Content starts
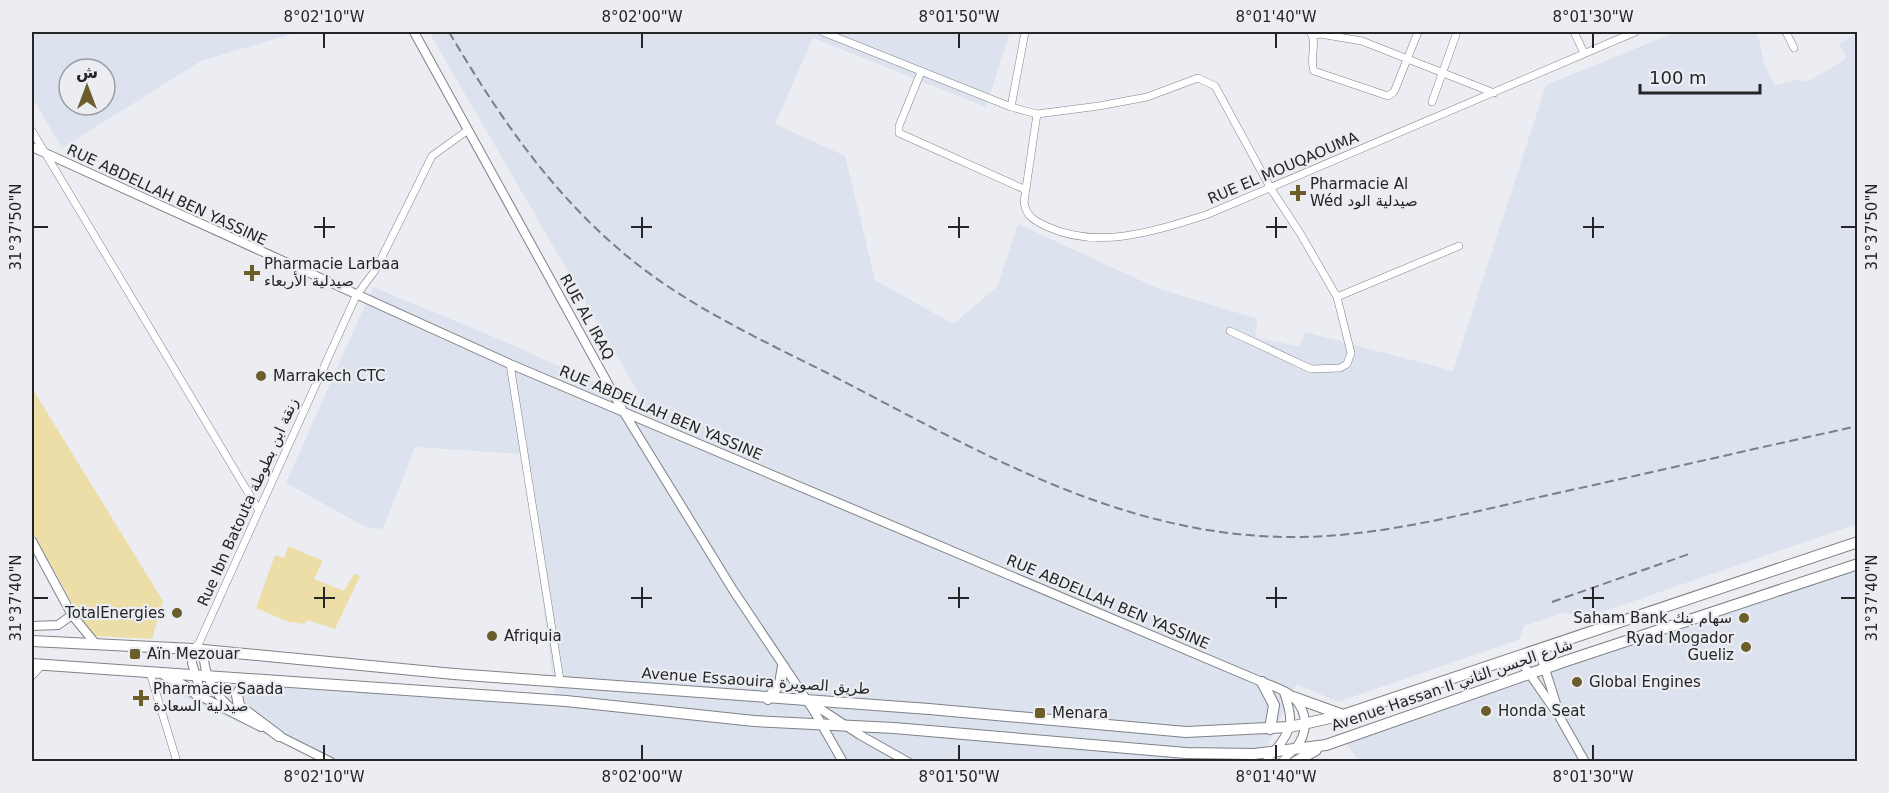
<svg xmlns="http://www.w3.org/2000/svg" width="1889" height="793" font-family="'DejaVu Sans','Noto Naskh Arabic',sans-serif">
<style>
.built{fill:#dce2ee;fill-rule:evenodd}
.green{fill:#eddea7}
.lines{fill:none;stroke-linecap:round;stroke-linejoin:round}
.minor-casing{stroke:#7f8286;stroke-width:8}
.tertiary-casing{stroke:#7f8286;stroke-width:10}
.primary-casing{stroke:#7f8286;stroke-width:12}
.minor{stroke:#fff;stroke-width:7}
.tertiary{stroke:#fff;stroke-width:8}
.primary{stroke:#fff;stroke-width:10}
.rail{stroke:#7c7e81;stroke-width:2;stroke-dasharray:9 4.5;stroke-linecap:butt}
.ticks{fill:none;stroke:#242527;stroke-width:2}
.poi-dot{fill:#6b5e2b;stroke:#ebedf2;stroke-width:2}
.labels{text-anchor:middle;stroke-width:4.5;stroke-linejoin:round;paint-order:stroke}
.street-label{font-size:15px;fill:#242527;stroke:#ebedf2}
.poi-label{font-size:15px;fill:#242527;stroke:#ebedf2;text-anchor:start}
.neatline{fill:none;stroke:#242527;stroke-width:2}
.ticks-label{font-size:15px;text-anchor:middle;fill:#242527}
</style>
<rect width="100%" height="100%" fill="#ebedf2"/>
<path class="built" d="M32 32H298L201 61 62 148 32 97ZM69 69H105V105H69Z
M429 32H1010L986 107 813 38 775 124 845 156 875 280 953 324 997 287 1018 224 1159 289 1258 319 1255 337 1300 347 1305 332 1453 371 1546 85 1676 32H1757L1764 63 1775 85 1797 80 1807 82 1847 58 1839 45 1857 32V524L1579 620 1566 612 1524 626 1520 639 1338 702 1297 684 1259 762 322 761 143 678 217 685 367 686 556 702 523 454 415 447 383 529 366 527 286 483 373 287 508 343 646 406Z
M1857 561V761L1382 762 1357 758 1340 735Z"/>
<path class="green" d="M32 388 163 601 152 639 96 636 86 628 32 531Z
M288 546 323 561 314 579 344 591 354 574 360 576 335 629 307 620 304 624 289 622 256 608 275 555 284 558Z"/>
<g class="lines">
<defs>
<path id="minor" d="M823 32 1011 107 1037 114 1099 106 1147 97 1198 78 1215 86 1271 189 1300 233 1337 297 1459 246
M1310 32C1318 42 1309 59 1314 71L1388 96 1394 92 1418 32
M1574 32 1584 53
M1786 32 1794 48
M1314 36 1320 34 1362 41 1494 93
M921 72 899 126V133L1026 190
M1432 102 1457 32
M1011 107 1025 32
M1037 114 1024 202C1026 217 1035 221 1048 227 1099 250 1155 231 1206 215L1635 32
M32 131 258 509
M1230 331 1311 369 1340 368 1347 364 1351 353 1337 297
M510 364 560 680
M193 649 199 643 356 296 376 269 432 156 468 130
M150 673 177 762
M32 676 42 665
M1265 762 1274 752
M1281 762 1295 749"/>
<path id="tertiary" d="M414 32 623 411 733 590 814 711 843 762
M32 147 510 364 1262 682C1272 686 1286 690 1293 697 1309 712 1308 734 1295 749
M32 541 72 615 95 643
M32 626 58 625 72 615
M193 649 192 663 202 697 261 727
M203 650C204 677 214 694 234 711
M1539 650 1559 713
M1518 657 1559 716 1585 762
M810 702 860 735 908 762
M275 734 331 762
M1274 752C1293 729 1294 721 1284 692"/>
<path id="primary" d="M32 641 193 649 454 674 929 709 1186 732 1290 727 1343 715 1858 542
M32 664 566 701 754 721 894 728 1186 753 1254 754 1326 745 1566 661 1858 564
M165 675 202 697
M247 679 237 695 239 706 279 736
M1262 682 1274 705 1270 729
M1293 697 1343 715
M768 699 780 683 783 666
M1295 762 1316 750"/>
</defs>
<use href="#minor" class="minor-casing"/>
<use href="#tertiary" class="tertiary-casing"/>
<use href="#primary" class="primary-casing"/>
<use href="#minor" class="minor"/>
<use href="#tertiary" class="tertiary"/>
<use href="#primary" class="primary"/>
<path class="rail" d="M449 32C497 113 548 189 621 251 684 305 762 340 835 377 984 454 1126 539 1300 537 1382 536 1464 514 1544 496 1649 473 1753 449 1858 426
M1552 602 1689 554"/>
</g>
<path class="ticks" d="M324 33V48M642 33V48M959 33V48M1276 33V48M1593 33V48M324 217V238M642 217V238M959 217V238M1276 217V238M1593 217V238M33 227H48M314 227H335M631 227H652M948 227H969M1266 227H1287M1583 227H1604M1841 227H1856M324 587V608M642 587V608M959 587V608M1276 587V608M1593 587V608M33 598H48M314 598H335M631 598H652M948 598H969M1266 598H1287M1583 598H1604M1841 598H1856M324 745V760M642 745V760M959 745V760M1276 745V760M1593 745V760"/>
<g class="poi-dot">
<path d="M1295 184h6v6h6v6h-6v6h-6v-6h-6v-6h6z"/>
<path d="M249 264h6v6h6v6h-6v6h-6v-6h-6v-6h6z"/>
<circle cx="261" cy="376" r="6"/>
<circle cx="177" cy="613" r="6"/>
<circle cx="1744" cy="618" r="6"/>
<circle cx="492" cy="636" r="6"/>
<circle cx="1746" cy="647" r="6"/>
<rect x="129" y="648" width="12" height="12" rx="3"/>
<circle cx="1577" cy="682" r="6"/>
<path d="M138 689h6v6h6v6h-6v6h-6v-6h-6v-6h6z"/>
<circle cx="1486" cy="711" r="6"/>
<rect x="1034" y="707" width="12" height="12" rx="3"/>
</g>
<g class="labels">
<g class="street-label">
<text transform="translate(1283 168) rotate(-23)" y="5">RUE EL MOUQAOUMA</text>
<text transform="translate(167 195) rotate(25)" y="5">RUE ABDELLAH BEN YASSINE</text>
<text transform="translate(587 317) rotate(61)" y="5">RUE AL IRAQ</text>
<text transform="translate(661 413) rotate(23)" y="5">RUE ABDELLAH BEN YASSINE</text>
<text transform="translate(248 502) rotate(-66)" y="5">Rue Ibn Batouta زنقة ابن بطوطة</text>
<text transform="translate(1108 602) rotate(23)" y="5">RUE ABDELLAH BEN YASSINE</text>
<text transform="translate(756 681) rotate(4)" y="5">Avenue Essaouira طريق الصويرة</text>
<text transform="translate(1452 685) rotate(-19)" y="5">Avenue Hassan II شارع الحسن الثاني</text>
</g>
<g class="poi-label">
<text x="1310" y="189">Pharmacie Al<tspan x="1310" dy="17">Wéd صيدلية الود</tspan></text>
<text x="264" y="269">Pharmacie Larbaa<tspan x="264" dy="17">صيدلية الأربعاء</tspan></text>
<text x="273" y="381">Marrakech CTC</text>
<text x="165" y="618" text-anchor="end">TotalEnergies</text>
<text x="1732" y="623" text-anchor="end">Saham Bank سهام بنك</text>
<text x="504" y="641">Afriquia</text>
<text x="1734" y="643" text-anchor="end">Ryad Mogador<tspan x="1734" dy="17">Gueliz</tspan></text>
<text x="147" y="659">Aïn Mezouar</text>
<text x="1589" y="687">Global Engines</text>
<text x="153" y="694">Pharmacie Saada<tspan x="153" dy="17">صيدلية السعادة</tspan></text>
<text x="1498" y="716">Honda Seat</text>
<text x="1052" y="718">Menara</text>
</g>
</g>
<rect width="1889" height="793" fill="none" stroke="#ebedf2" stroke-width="66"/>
<g transform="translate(87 87)"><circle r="28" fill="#ebedf2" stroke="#9b9da1" stroke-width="1.5"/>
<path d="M0-4.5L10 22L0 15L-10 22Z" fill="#6b5e2b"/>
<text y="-9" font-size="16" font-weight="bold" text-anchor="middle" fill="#242527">ش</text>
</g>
<path d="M1640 84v9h120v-9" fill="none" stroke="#242527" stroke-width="3"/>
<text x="1649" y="84" font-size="18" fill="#242527" stroke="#ebedf2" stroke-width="4.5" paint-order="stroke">100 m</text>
<rect x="33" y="33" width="1823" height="727" class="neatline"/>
<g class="ticks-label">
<text x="324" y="22">8°02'10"W</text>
<text x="642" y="22">8°02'00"W</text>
<text x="959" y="22">8°01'50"W</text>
<text x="1276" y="22">8°01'40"W</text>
<text x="1593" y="22">8°01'30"W</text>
<text transform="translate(16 227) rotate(-90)" y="5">31°37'50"N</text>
<text transform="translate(1872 227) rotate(-90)" y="5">31°37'50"N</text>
<text transform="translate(16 598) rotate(-90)" y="5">31°37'40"N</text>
<text transform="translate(1872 598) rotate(-90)" y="5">31°37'40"N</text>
<text x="324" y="782">8°02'10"W</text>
<text x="642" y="782">8°02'00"W</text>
<text x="959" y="782">8°01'50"W</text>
<text x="1276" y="782">8°01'40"W</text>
<text x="1593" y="782">8°01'30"W</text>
</g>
</svg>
Content ends
Task statement »
Wherever the word "lines" turns up in the records above, copy the line that holds it.

Result below »
.lines{fill:none;stroke-linecap:round;stroke-linejoin:round}
<g class="lines">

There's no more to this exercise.